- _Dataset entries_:
::::::::::

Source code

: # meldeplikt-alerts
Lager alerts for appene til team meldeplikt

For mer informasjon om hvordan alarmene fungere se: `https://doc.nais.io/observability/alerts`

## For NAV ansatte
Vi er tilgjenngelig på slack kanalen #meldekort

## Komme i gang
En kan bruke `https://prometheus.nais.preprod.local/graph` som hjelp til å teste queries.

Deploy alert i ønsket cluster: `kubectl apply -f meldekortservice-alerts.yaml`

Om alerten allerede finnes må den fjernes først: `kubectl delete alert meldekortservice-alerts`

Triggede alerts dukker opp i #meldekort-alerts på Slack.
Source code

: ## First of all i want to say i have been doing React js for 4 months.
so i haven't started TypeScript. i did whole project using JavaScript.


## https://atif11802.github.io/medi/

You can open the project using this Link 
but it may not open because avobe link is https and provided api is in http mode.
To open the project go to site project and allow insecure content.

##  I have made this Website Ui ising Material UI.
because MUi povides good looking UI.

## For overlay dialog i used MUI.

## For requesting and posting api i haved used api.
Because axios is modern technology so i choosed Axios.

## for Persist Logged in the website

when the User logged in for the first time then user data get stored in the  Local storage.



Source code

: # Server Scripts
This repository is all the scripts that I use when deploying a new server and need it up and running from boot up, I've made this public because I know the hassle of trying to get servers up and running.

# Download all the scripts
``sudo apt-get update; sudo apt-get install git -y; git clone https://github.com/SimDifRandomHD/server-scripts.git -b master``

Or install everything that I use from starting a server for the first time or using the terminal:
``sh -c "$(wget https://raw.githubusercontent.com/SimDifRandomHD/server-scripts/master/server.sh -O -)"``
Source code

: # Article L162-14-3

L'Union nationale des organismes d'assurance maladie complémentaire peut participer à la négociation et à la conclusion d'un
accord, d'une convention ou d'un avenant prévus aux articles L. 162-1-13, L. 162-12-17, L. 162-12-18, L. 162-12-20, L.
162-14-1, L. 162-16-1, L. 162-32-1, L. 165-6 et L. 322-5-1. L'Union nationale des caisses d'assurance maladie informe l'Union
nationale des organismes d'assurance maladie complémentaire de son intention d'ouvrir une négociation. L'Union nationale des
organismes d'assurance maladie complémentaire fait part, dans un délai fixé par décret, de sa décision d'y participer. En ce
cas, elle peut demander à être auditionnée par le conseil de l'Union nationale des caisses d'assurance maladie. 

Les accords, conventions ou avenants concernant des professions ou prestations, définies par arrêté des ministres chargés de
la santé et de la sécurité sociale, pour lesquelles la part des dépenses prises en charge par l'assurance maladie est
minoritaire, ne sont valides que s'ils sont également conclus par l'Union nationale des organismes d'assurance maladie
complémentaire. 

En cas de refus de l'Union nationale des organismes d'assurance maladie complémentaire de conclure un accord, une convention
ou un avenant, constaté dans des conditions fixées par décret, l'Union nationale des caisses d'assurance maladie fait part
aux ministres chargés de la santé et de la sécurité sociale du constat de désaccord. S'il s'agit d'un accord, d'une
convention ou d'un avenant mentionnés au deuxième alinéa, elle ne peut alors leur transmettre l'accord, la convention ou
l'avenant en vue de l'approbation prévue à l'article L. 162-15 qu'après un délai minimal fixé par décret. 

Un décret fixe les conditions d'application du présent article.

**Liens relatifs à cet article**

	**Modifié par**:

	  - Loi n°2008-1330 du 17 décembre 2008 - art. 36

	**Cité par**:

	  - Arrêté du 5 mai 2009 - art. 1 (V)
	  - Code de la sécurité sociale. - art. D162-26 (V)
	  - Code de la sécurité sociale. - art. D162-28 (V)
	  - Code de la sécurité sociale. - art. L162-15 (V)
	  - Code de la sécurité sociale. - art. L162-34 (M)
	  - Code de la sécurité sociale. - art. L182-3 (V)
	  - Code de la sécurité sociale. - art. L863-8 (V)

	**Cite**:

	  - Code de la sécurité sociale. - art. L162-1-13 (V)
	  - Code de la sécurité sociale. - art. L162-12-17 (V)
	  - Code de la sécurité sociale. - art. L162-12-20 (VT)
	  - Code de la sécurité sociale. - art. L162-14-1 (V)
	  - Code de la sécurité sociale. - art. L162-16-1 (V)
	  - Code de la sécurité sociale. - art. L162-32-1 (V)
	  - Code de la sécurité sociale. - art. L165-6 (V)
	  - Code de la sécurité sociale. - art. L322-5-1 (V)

::::::::::

- _Task description_:
Exact repetition of every record is required.

- _Solution for this task_:
Source code

: # meldeplikt-alerts
Lager alerts for appene til team meldeplikt

For mer informasjon om hvordan alarmene fungere se: `https://doc.nais.io/observability/alerts`

## For NAV ansatte
Vi er tilgjenngelig på slack kanalen #meldekort

## Komme i gang
En kan bruke `https://prometheus.nais.preprod.local/graph` som hjelp til å teste queries.

Deploy alert i ønsket cluster: `kubectl apply -f meldekortservice-alerts.yaml`

Om alerten allerede finnes må den fjernes først: `kubectl delete alert meldekortservice-alerts`

Triggede alerts dukker opp i #meldekort-alerts på Slack.
Source code

: ## First of all i want to say i have been doing React js for 4 months.
so i haven't started TypeScript. i did whole project using JavaScript.


## https://atif11802.github.io/medi/

You can open the project using this Link 
but it may not open because avobe link is https and provided api is in http mode.
To open the project go to site project and allow insecure content.

##  I have made this Website Ui ising Material UI.
because MUi povides good looking UI.

## For overlay dialog i used MUI.

## For requesting and posting api i haved used api.
Because axios is modern technology so i choosed Axios.

## for Persist Logged in the website

when the User logged in for the first time then user data get stored in the  Local storage.



Source code

: # Server Scripts
This repository is all the scripts that I use when deploying a new server and need it up and running from boot up, I've made this public because I know the hassle of trying to get servers up and running.

# Download all the scripts
``sudo apt-get update; sudo apt-get install git -y; git clone https://github.com/SimDifRandomHD/server-scripts.git -b master``

Or install everything that I use from starting a server for the first time or using the terminal:
``sh -c "$(wget https://raw.githubusercontent.com/SimDifRandomHD/server-scripts/master/server.sh -O -)"``
Source code

: # Article L162-14-3

L'Union nationale des organismes d'assurance maladie complémentaire peut participer à la négociation et à la conclusion d'un
accord, d'une convention ou d'un avenant prévus aux articles L. 162-1-13, L. 162-12-17, L. 162-12-18, L. 162-12-20, L.
162-14-1, L. 162-16-1, L. 162-32-1, L. 165-6 et L. 322-5-1. L'Union nationale des caisses d'assurance maladie informe l'Union
nationale des organismes d'assurance maladie complémentaire de son intention d'ouvrir une négociation. L'Union nationale des
organismes d'assurance maladie complémentaire fait part, dans un délai fixé par décret, de sa décision d'y participer. En ce
cas, elle peut demander à être auditionnée par le conseil de l'Union nationale des caisses d'assurance maladie. 

Les accords, conventions ou avenants concernant des professions ou prestations, définies par arrêté des ministres chargés de
la santé et de la sécurité sociale, pour lesquelles la part des dépenses prises en charge par l'assurance maladie est
minoritaire, ne sont valides que s'ils sont également conclus par l'Union nationale des organismes d'assurance maladie
complémentaire. 

En cas de refus de l'Union nationale des organismes d'assurance maladie complémentaire de conclure un accord, une convention
ou un avenant, constaté dans des conditions fixées par décret, l'Union nationale des caisses d'assurance maladie fait part
aux ministres chargés de la santé et de la sécurité sociale du constat de désaccord. S'il s'agit d'un accord, d'une
convention ou d'un avenant mentionnés au deuxième alinéa, elle ne peut alors leur transmettre l'accord, la convention ou
l'avenant en vue de l'approbation prévue à l'article L. 162-15 qu'après un délai minimal fixé par décret. 

Un décret fixe les conditions d'application du présent article.

**Liens relatifs à cet article**

	**Modifié par**:

	  - Loi n°2008-1330 du 17 décembre 2008 - art. 36

	**Cité par**:

	  - Arrêté du 5 mai 2009 - art. 1 (V)
	  - Code de la sécurité sociale. - art. D162-26 (V)
	  - Code de la sécurité sociale. - art. D162-28 (V)
	  - Code de la sécurité sociale. - art. L162-15 (V)
	  - Code de la sécurité sociale. - art. L162-34 (M)
	  - Code de la sécurité sociale. - art. L182-3 (V)
	  - Code de la sécurité sociale. - art. L863-8 (V)

	**Cite**:

	  - Code de la sécurité sociale. - art. L162-1-13 (V)
	  - Code de la sécurité sociale. - art. L162-12-17 (V)
	  - Code de la sécurité sociale. - art. L162-12-20 (VT)
	  - Code de la sécurité sociale. - art. L162-14-1 (V)
	  - Code de la sécurité sociale. - art. L162-16-1 (V)
	  - Code de la sécurité sociale. - art. L162-32-1 (V)
	  - Code de la sécurité sociale. - art. L165-6 (V)
	  - Code de la sécurité sociale. - art. L322-5-1 (V)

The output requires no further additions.